National Chicken Council (NCC) senior vice president and economist Bill Roenigk has testified before the House Agriculture Subcommittee on Livestock, Rural Development and Credit about the current state of the chicken industry.
Roenigk's testimony focuses on a number of vital issues and difficult challenges currently confronting US chicken producers.
Roenigk notes in his remarks that the state of the chicken industry, at least for those surviving firms, is good in terms of net margins but the industry continues to be frustrated by the results of an inflexible renewable fuels policy and program.
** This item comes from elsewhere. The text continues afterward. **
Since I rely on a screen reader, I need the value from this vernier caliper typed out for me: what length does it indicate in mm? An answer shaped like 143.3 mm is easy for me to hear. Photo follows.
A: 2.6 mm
He explains that chicken producers have been unable to step up production this year to long term annual averages because of lasting and rippling effects of a failed federal ethanol policy that has been with us since 2006.
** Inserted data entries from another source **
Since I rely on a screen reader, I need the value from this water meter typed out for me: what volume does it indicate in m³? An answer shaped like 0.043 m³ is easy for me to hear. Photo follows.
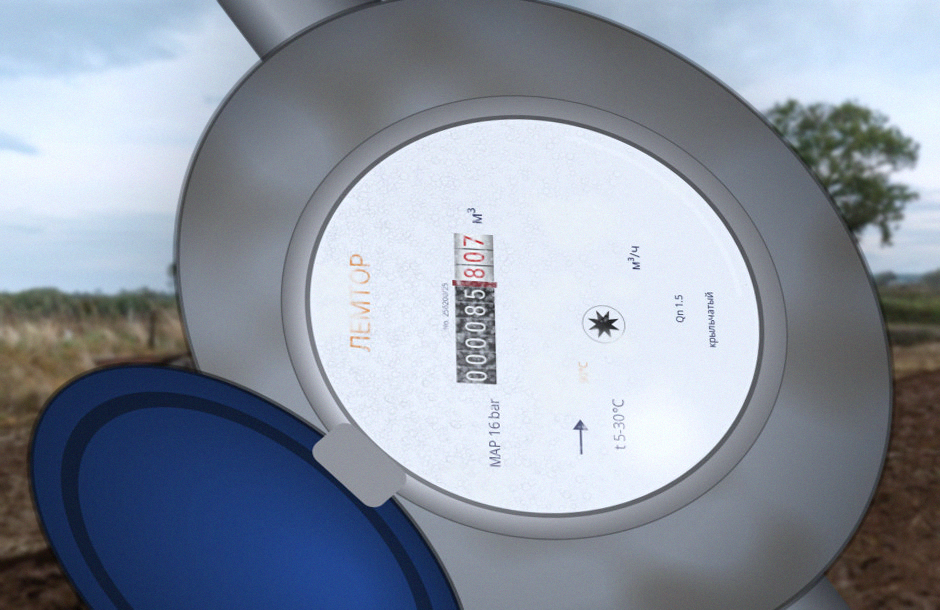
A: 85.807 m³
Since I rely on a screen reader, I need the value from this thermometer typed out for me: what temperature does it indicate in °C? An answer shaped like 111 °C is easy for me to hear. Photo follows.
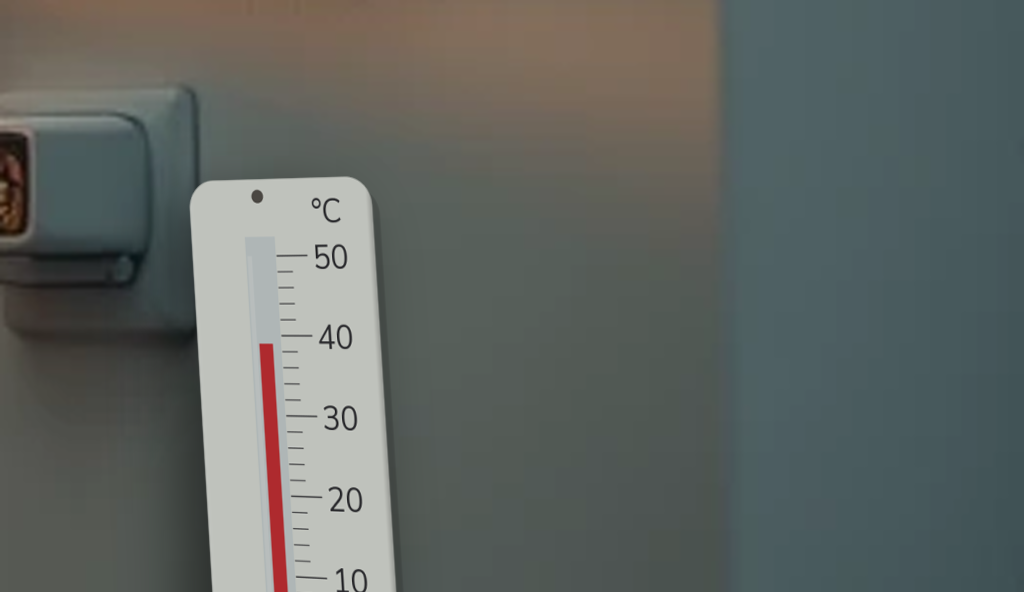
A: 39 °C
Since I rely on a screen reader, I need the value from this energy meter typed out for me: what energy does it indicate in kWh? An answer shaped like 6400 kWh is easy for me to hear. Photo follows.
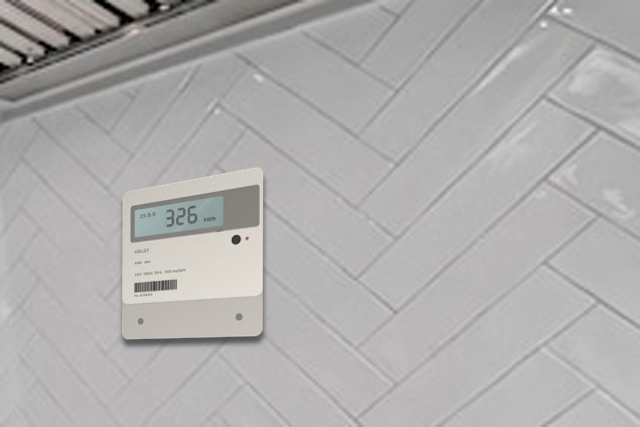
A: 326 kWh
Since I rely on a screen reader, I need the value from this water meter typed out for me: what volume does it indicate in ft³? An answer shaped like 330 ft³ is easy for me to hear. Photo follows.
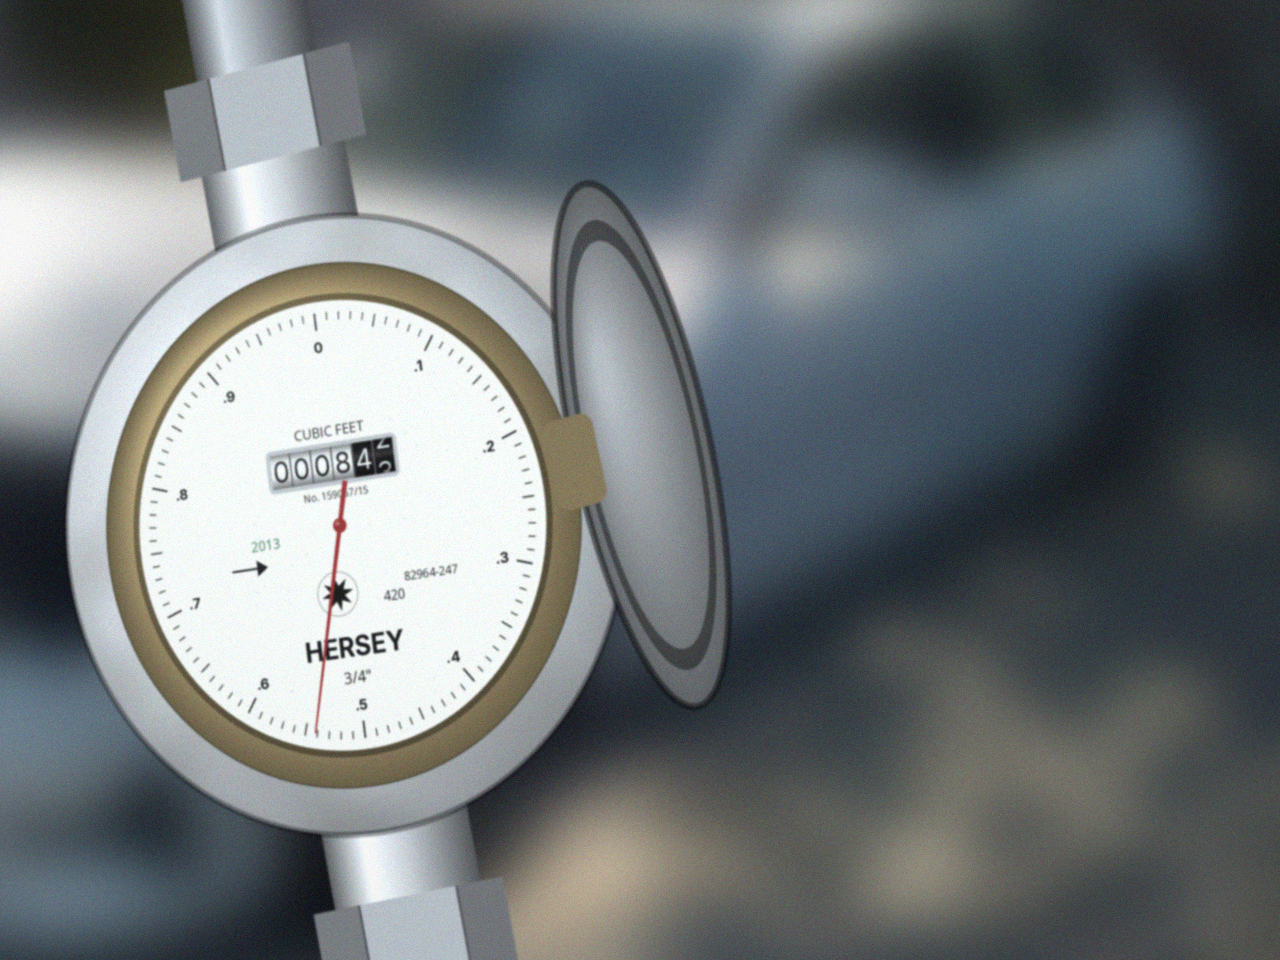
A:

"The often-dismissed fact, especially today as grain prices moderate, is that the Renewable Fuels Standard (RFS) has inflicted deep and sustained damage to chicken production," says Roenigk in his opening remarks. "In the end, consumers are once again paying the price for a biofuels policy and program that are broken beyond repair."
Roenigk says that since the RFS was enacted, chicken companies have incurred over $44 billion in higher actual feed costs due to the RFS.
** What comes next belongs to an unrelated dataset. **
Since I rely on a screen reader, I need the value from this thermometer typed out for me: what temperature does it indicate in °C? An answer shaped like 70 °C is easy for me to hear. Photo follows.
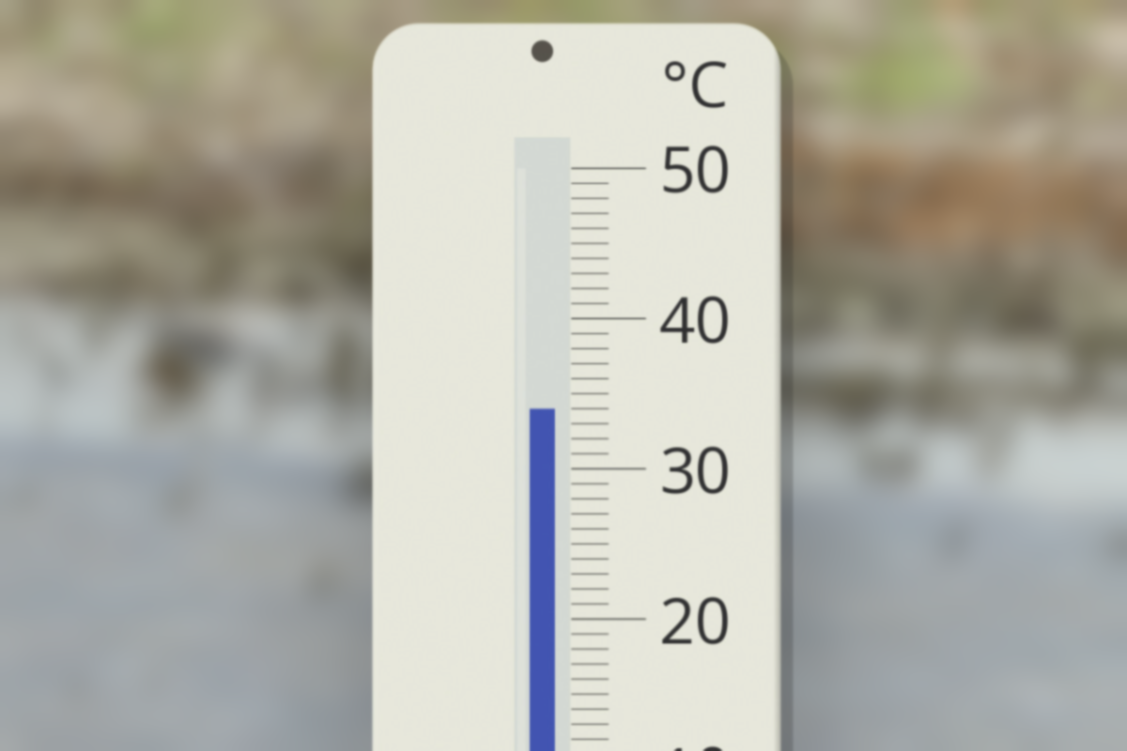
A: 34 °C
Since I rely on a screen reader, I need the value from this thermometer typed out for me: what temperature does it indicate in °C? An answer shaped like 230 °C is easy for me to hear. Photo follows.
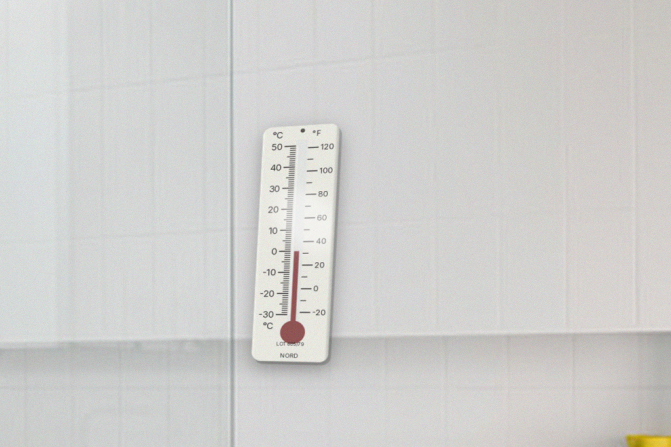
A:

"EPA's proposal for the 2014 RFS reflects again clear evidence that our nation's biofuels policy is broken, and broken well beyond repair," he adds. "The issues of the blend wall, food versus fuel, mandates for non-existing cellulosic ethanol and other issues will not go away until Congress deals with the reality of the unworkable, unsustainable, imbalanced and misnomered RFS."
Roenigk also called the Trans-Atlantic Trade and Investment Partnership and the Trans-Pacific Partnership significant "job creators," and said their implementation would increase poultry exports, resulting in more jobs and more family farmers growing poultry.
In addition, Roenigk called on Congress to promptly pass Trade Promotion Authority legislation so that the position of the US international trade negotiators is strengthened as they continue to move forward to successfully conclude these two critically important agreements.